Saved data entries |
-- Opening Marker --

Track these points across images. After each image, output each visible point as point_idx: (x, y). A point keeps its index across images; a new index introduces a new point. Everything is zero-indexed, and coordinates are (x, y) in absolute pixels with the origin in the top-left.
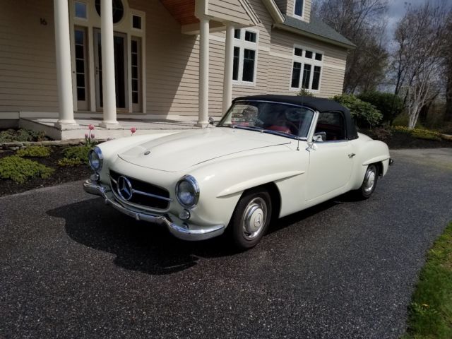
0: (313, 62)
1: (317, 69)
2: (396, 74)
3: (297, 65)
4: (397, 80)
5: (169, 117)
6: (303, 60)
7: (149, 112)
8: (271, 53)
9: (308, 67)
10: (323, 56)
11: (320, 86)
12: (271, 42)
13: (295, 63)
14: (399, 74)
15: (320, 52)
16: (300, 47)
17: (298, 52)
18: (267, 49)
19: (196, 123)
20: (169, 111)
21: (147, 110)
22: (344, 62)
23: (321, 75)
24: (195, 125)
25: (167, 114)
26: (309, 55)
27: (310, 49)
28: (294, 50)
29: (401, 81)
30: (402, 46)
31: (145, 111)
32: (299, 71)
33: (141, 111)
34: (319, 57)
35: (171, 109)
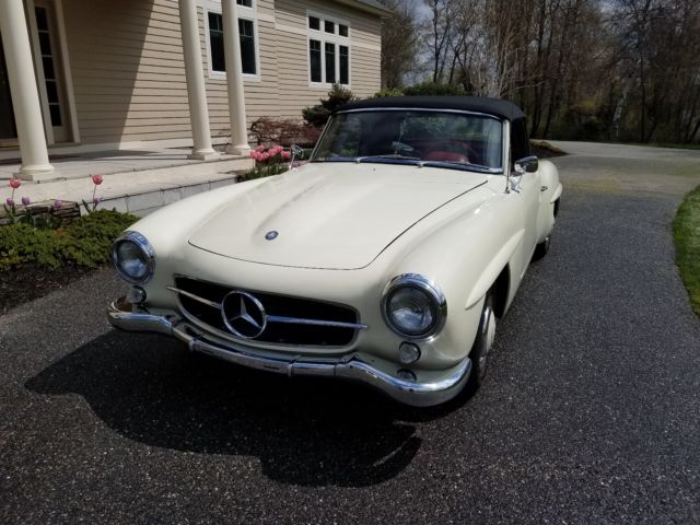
0: (337, 40)
1: (344, 50)
2: (433, 55)
3: (315, 44)
4: (433, 64)
5: (124, 146)
6: (322, 36)
7: (85, 139)
8: (278, 26)
9: (330, 47)
10: (350, 30)
11: (350, 78)
12: (276, 7)
13: (311, 41)
14: (437, 54)
15: (345, 22)
16: (316, 14)
17: (314, 24)
18: (272, 19)
19: (189, 152)
20: (121, 134)
21: (81, 137)
22: (378, 39)
23: (350, 60)
24: (189, 157)
25: (119, 141)
26: (329, 28)
27: (331, 18)
28: (308, 19)
29: (440, 65)
30: (435, 11)
31: (77, 139)
32: (319, 54)
33: (69, 139)
34: (343, 32)
35: (126, 130)
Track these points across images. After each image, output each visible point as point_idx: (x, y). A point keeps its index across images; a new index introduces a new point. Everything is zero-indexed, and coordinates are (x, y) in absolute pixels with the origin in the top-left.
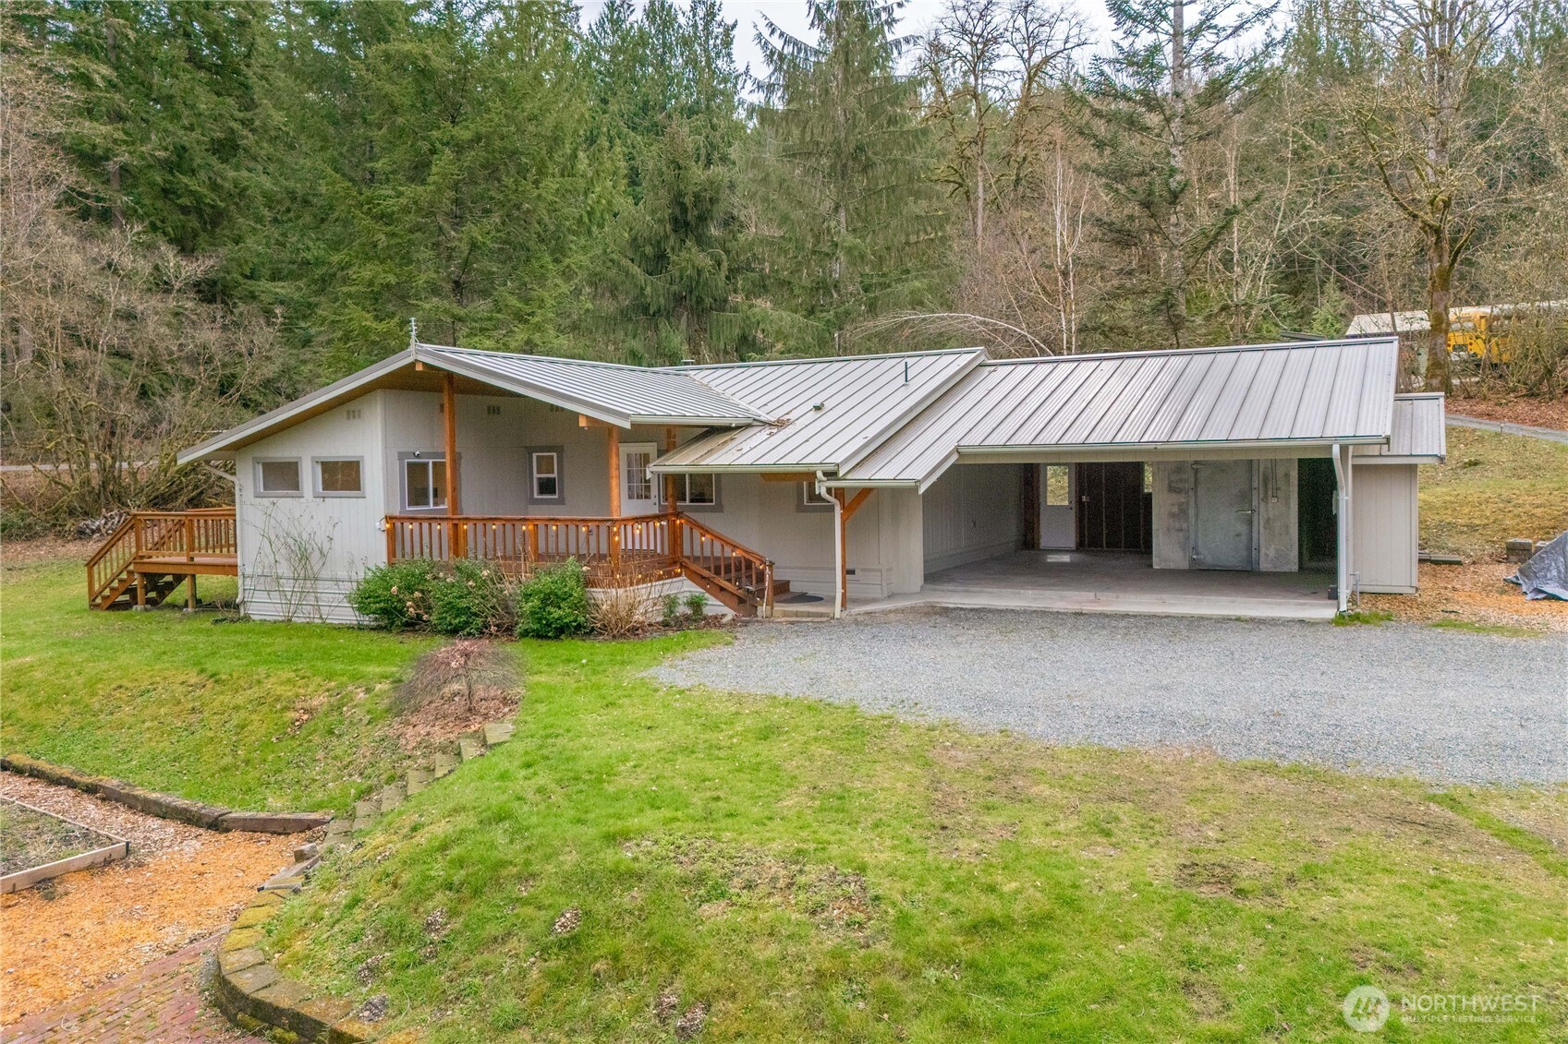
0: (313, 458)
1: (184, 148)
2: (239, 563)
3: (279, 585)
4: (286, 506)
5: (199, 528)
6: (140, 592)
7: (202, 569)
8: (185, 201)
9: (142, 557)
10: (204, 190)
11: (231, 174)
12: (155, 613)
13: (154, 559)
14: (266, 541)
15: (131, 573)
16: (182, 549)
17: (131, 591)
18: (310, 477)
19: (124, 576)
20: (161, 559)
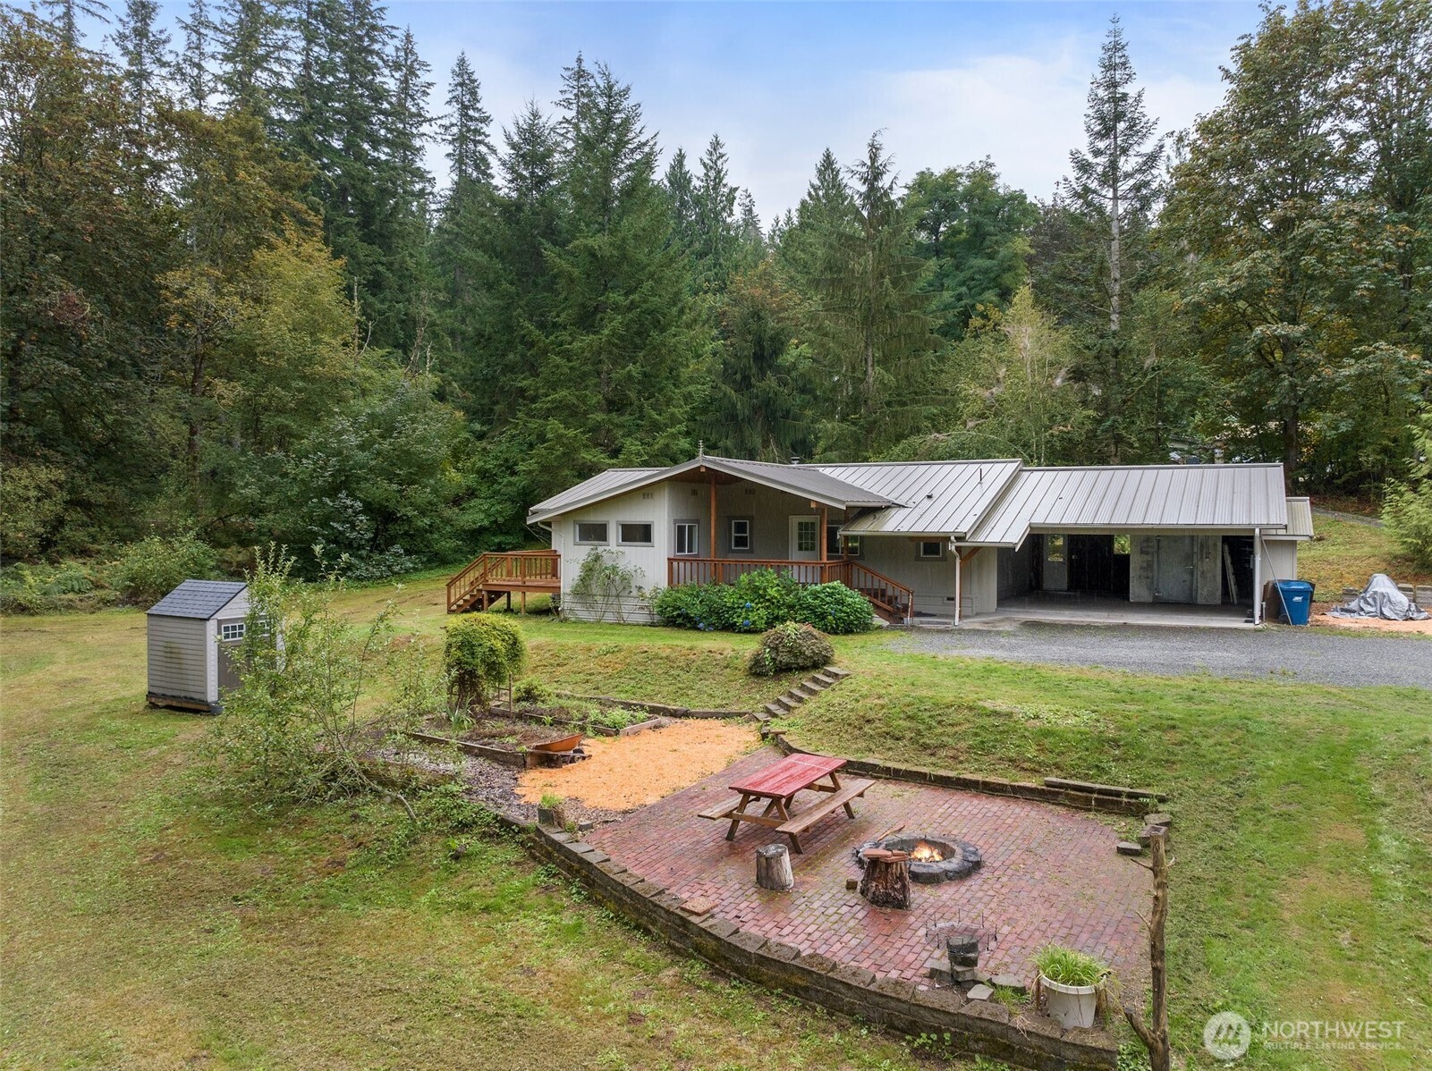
0: (618, 521)
2: (561, 586)
6: (485, 603)
7: (533, 589)
9: (488, 581)
13: (497, 582)
16: (517, 576)
18: (614, 533)
20: (502, 582)
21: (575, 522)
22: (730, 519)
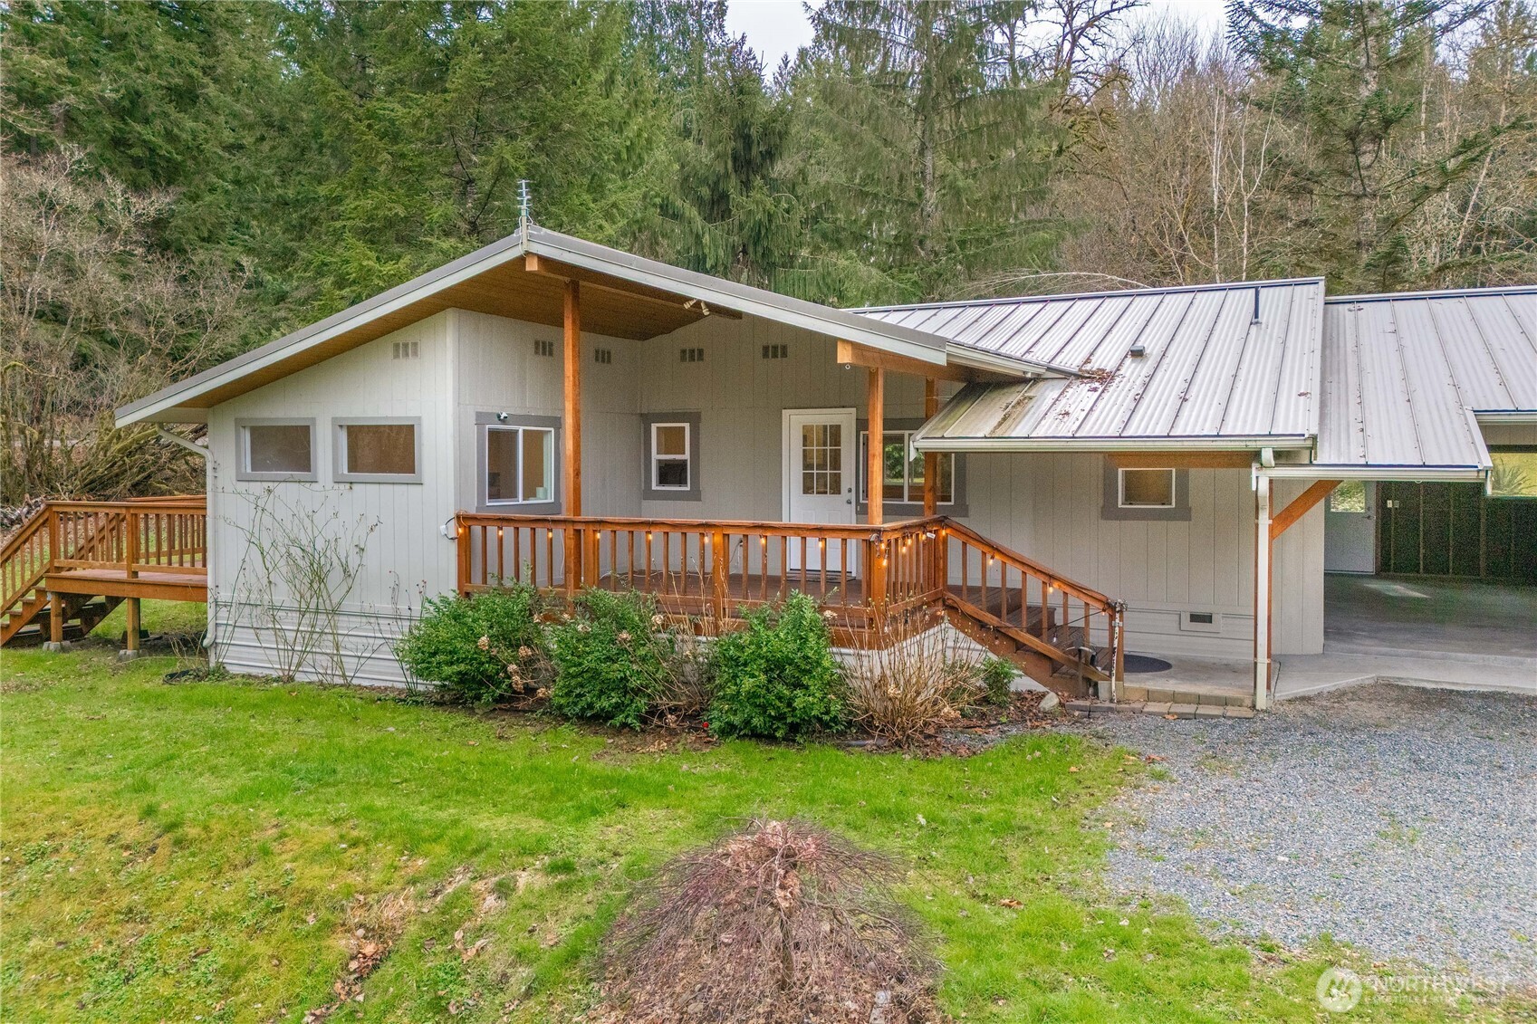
0: (334, 419)
1: (138, 94)
2: (210, 584)
3: (274, 620)
4: (288, 494)
5: (147, 529)
6: (55, 622)
7: (150, 589)
8: (137, 151)
9: (59, 569)
10: (159, 141)
11: (190, 124)
12: (77, 655)
13: (79, 573)
14: (255, 551)
15: (41, 592)
16: (119, 558)
17: (42, 617)
18: (328, 449)
19: (31, 596)
20: (89, 573)
21: (240, 424)
22: (647, 419)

-- Closing Marker --

Aim of the exercise | Update all the entries above by changing "zero-indexed" to "0-indexed" wherever it appears, keeping everything else the same. Leave the pictures out of your answer.

Written solution |
Track these points across images. After each image, output each visible point as point_idx: (x, y). A point keeps its index across images; a new index introduces a new point. Everything is 0-indexed, and coordinates are (x, y) in absolute pixels with the origin in the top-left.
0: (313, 62)
1: (317, 69)
2: (396, 74)
3: (297, 65)
4: (397, 80)
5: (169, 117)
6: (303, 60)
7: (149, 112)
8: (271, 53)
9: (308, 67)
10: (323, 56)
11: (320, 86)
12: (271, 42)
13: (295, 63)
14: (399, 74)
15: (320, 52)
16: (300, 47)
17: (298, 52)
18: (267, 49)
19: (196, 123)
20: (169, 111)
21: (147, 110)
22: (344, 62)
23: (321, 75)
24: (195, 125)
25: (167, 114)
26: (309, 55)
27: (310, 49)
28: (294, 50)
29: (401, 81)
30: (402, 46)
31: (145, 111)
32: (299, 71)
33: (141, 111)
34: (319, 57)
35: (171, 109)
0: (337, 40)
1: (344, 50)
2: (433, 55)
3: (315, 44)
4: (433, 64)
5: (124, 146)
6: (322, 36)
7: (85, 139)
8: (278, 26)
9: (330, 47)
10: (350, 30)
11: (350, 78)
12: (276, 7)
13: (311, 41)
14: (437, 54)
15: (345, 22)
16: (316, 14)
17: (314, 24)
18: (272, 19)
19: (189, 152)
20: (121, 134)
21: (81, 137)
22: (378, 39)
23: (350, 60)
24: (189, 157)
25: (119, 141)
26: (329, 28)
27: (331, 18)
28: (308, 19)
29: (440, 65)
30: (435, 11)
31: (77, 139)
32: (319, 54)
33: (69, 139)
34: (343, 32)
35: (126, 130)
Track these points across images. After each image, output each visible point as point_idx: (x, y). A point keeps its index across images; a new index introduces a new point. Everything is 0-indexed, and coordinates are (x, y) in absolute pixels with the origin in the top-left.
0: (313, 458)
1: (184, 148)
2: (239, 563)
3: (279, 585)
4: (286, 506)
5: (199, 528)
6: (140, 592)
7: (202, 569)
8: (185, 201)
9: (142, 557)
10: (204, 190)
11: (231, 174)
12: (155, 613)
13: (154, 559)
14: (266, 541)
15: (131, 573)
16: (182, 549)
17: (131, 591)
18: (310, 477)
19: (124, 576)
20: (161, 559)
0: (618, 521)
2: (561, 586)
6: (485, 603)
7: (533, 589)
9: (488, 581)
13: (497, 582)
16: (517, 576)
18: (614, 533)
20: (502, 582)
21: (575, 522)
22: (730, 519)
0: (334, 419)
1: (138, 94)
2: (210, 584)
3: (274, 620)
4: (288, 494)
5: (147, 529)
6: (55, 622)
7: (150, 589)
8: (137, 151)
9: (59, 569)
10: (159, 141)
11: (190, 124)
12: (77, 655)
13: (79, 573)
14: (255, 551)
15: (41, 592)
16: (119, 558)
17: (42, 617)
18: (328, 449)
19: (31, 596)
20: (89, 573)
21: (240, 424)
22: (647, 419)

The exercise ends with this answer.